Wallis writes in a personable and readable style, but seems unaware that many of his arguments were refuted long ago. He sees the Hebrew elohim as proof of multiple entities; El = God and –im = a plural marker. But pluralisation in biblical Hebrew was also used to emphasise excellence, or as an honorific. A little learning can be a dangerous thing, but not, as Zecharia Sitchin learned, necessarily dangerous to book sales.
Wallis’s quest takes him to Africa to learn of the creation myths of the Efik people of Nigeria; he also cites Dogon, Cherokee, Aztec and Aboriginal Australians’ origin myths, accepting them all as literal accounts of ancient contact with tall
(and invariably white) beings with advanced technology.
Interwoven throughout the book are Wallis’s own ET encounters as a young man, partiallysurfacing memories that his conscious mind had presumably suppressed due to their traumatic nature. He recalls a disturbing experience when five “things” appeared at the foot of his bed one night; he dispels these “short, grey, almost translucent figures” by invoking the name of Jesus. I would have liked more exploration of Wallis’s alien contact memories and of his subsequent conversion from conventional Christian minister to advocate of the “ancient alien” thesis, both potentially fascinating from a psychological perspective. Instead, the bulk of this book deals with familiar and debunked ideas.

Directive A>
Answer these questions from the book review:
(i) What does Wallis see the Hebrew elohim as proof of?
(ii) The creation myths of which Nigerian people does Wallis go to Africa to learn about?
(iii) How many "things" appeared at the foot of Wallis's bed one night?
The records are unrelated to the book review.

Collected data
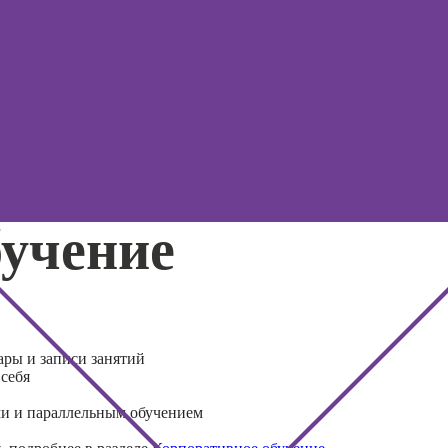
бучение
ары и записи занятий
 себя
ми и параллельным обучением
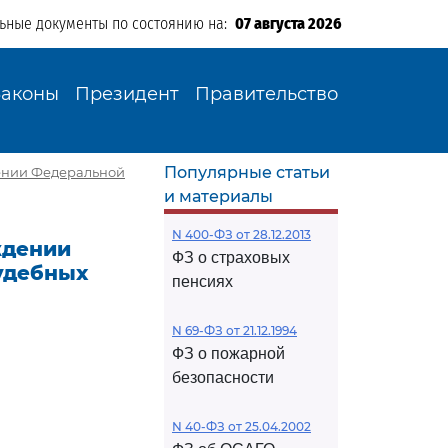
льные документы по состоянию на:
07 августа 2026
Законы
Президент
Правительство
Популярные статьи
лении Федеральной
и материалы
N 400-ФЗ от 28.12.2013
ждении
ФЗ о страховых
удебных
пенсиях
N 69-ФЗ от 21.12.1994
ФЗ о пожарной
И
безопасности
N 40-ФЗ от 25.04.2002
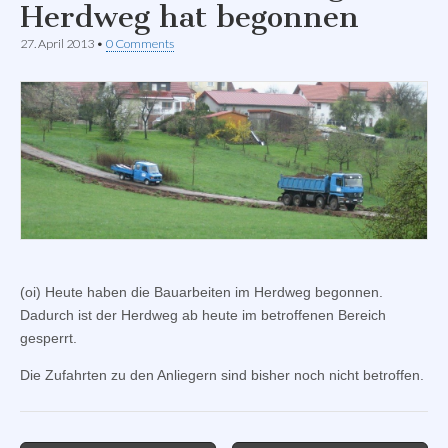
Herdweg hat begonnen
27. April 2013
•
0 Comments
(oi) Heute haben die Bauarbeiten im Herdweg begonnen.
Dadurch ist der Herdweg ab heute im betroffenen Bereich
gesperrt.
Die Zufahrten zu den Anliegern sind bisher noch nicht betroffen.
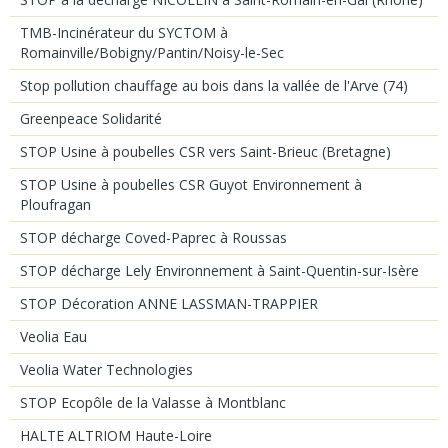
TMB-Incinérateur du SYCTOM à
Romainville/Bobigny/Pantin/Noisy-le-Sec
Stop pollution chauffage au bois dans la vallée de l'Arve (74)
Greenpeace Solidarité
STOP Usine à poubelles CSR vers Saint-Brieuc (Bretagne)
STOP Usine à poubelles CSR Guyot Environnement à
Ploufragan
STOP décharge Coved-Paprec à Roussas
STOP décharge Lely Environnement à Saint-Quentin-sur-Isère
STOP Décoration ANNE LASSMAN-TRAPPIER
Veolia Eau
Veolia Water Technologies
STOP Ecopôle de la Valasse à Montblanc
HALTE ALTRIOM Haute-Loire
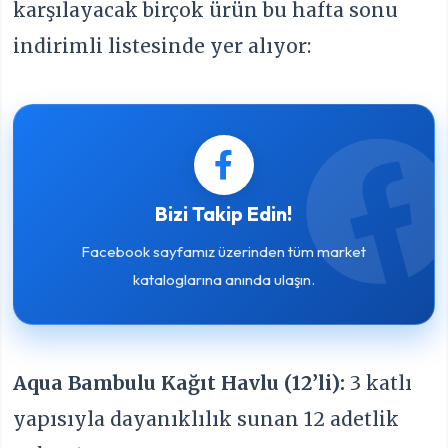
karşılayacak birçok ürün bu hafta sonu
indirimli listesinde yer alıyor:
Bizi Takip Edin!
Facebook sayfamız üzerinden tüm market
kataloglarına anında ulaşın.
Aqua Bambulu Kağıt Havlu (12’li):
3 katlı
yapısıyla dayanıklılık sunan 12 adetlik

Directive B>
Print the stretch of the records from the line containing "karşılayacak birçok ürün bu hafta sonu" through the end of the records, both ends included, with no changes.

Task response A>
(i) Multiple entities.
(ii) The Efik people.
(iii) Five.

Task response B>
karşılayacak birçok ürün bu hafta sonu
indirimli listesinde yer alıyor:
Bizi Takip Edin!
Facebook sayfamız üzerinden tüm market
kataloglarına anında ulaşın.
Aqua Bambulu Kağıt Havlu (12’li):
3 katlı
yapısıyla dayanıklılık sunan 12 adetlik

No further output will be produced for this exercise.